Eger had “tremendous survivor’s guilt” and struggled to forgive herself for giving Mengele an answer that resulted in her mother’s death. When she graduated Cum Laude from the University of Texas, El Paso, after moving to America with her husband, she didn’t attend the ceremony because her parents couldn’t be there.

With even more transmissible mutations of the virus spreading in the United States, no activity can be deemed safe except for total isolation. Havens said the national CHAMPS study found some health care workers were so afraid of infecting loved ones they were staying in hotels instead of going home and an innocent activity, such as going to the grocery store, can unexpectedly bring COVID into a home and infect someone else.

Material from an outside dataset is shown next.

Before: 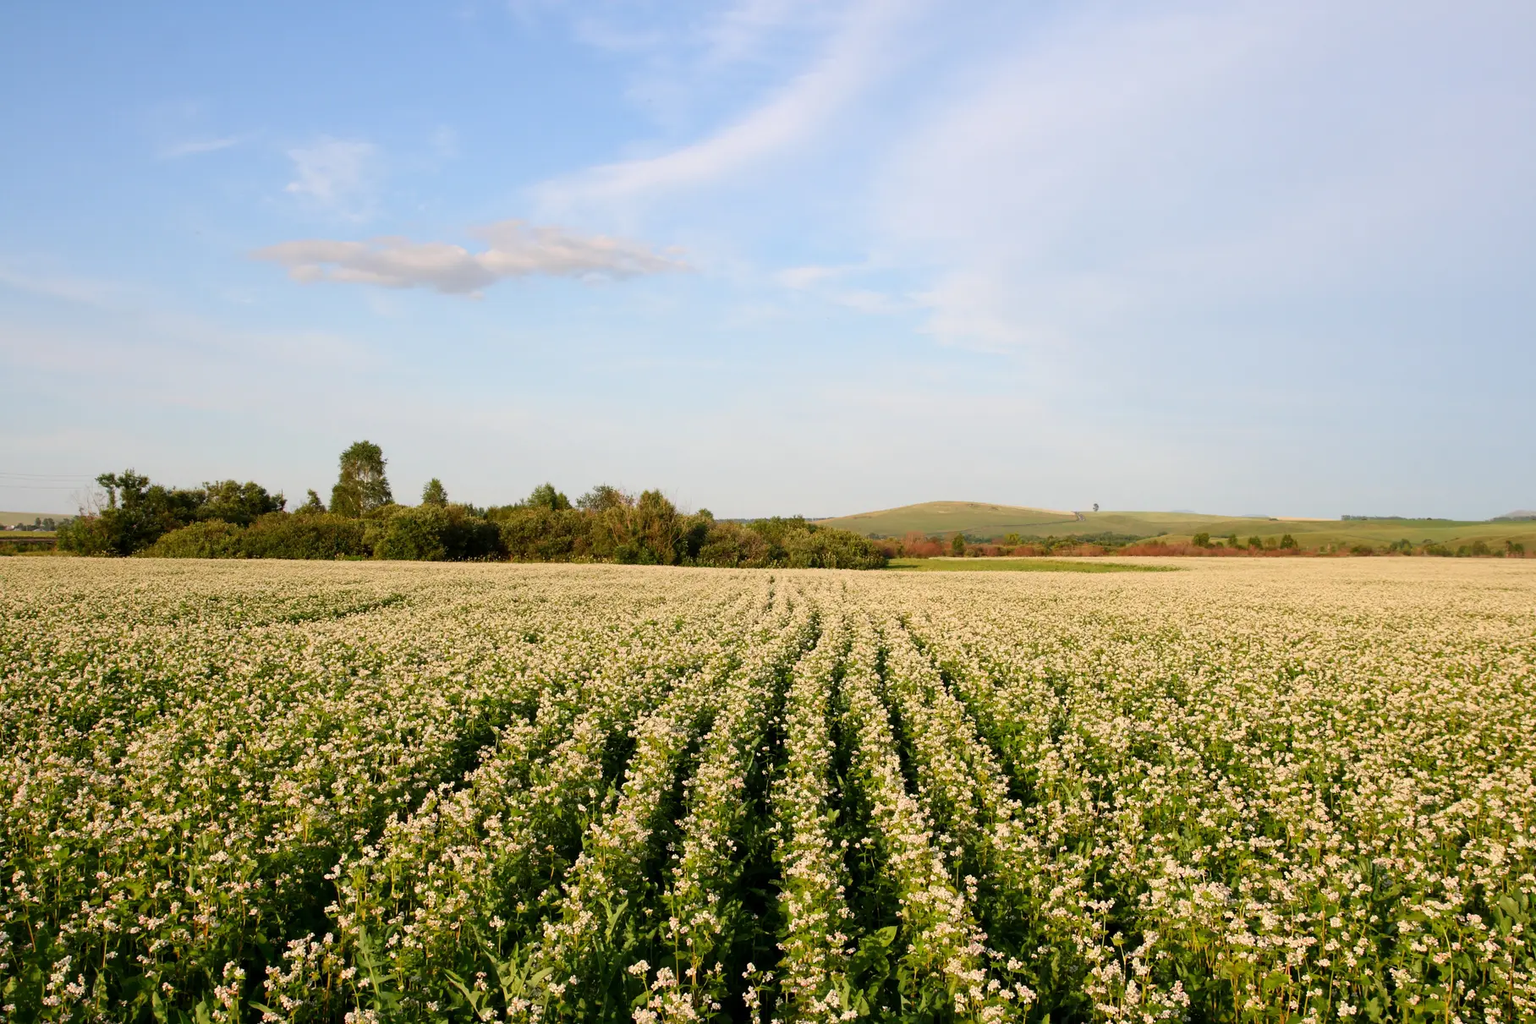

Eger, who went on to receive her Ph.D., still has more to do in the way of forgiving herself for what happened 77 years ago, but as someone who’s doing “much, much better,” she has a few words for anyone, including health care workers, who feel responsible for contracting COVID and accidentally giving it to a family member or friend who got seriously ill or even died while they lived.

“I’m going to give you one sentence that takes care of all the guilt: if I knew then what I know now I would have done things differently. And that helped me,” Eger said. “That I was 16 years old and I had no idea what Auschwitz was. I was just saying what I thought was going to be necessary. So, I ask people to really become forgiving, especially with themselves.”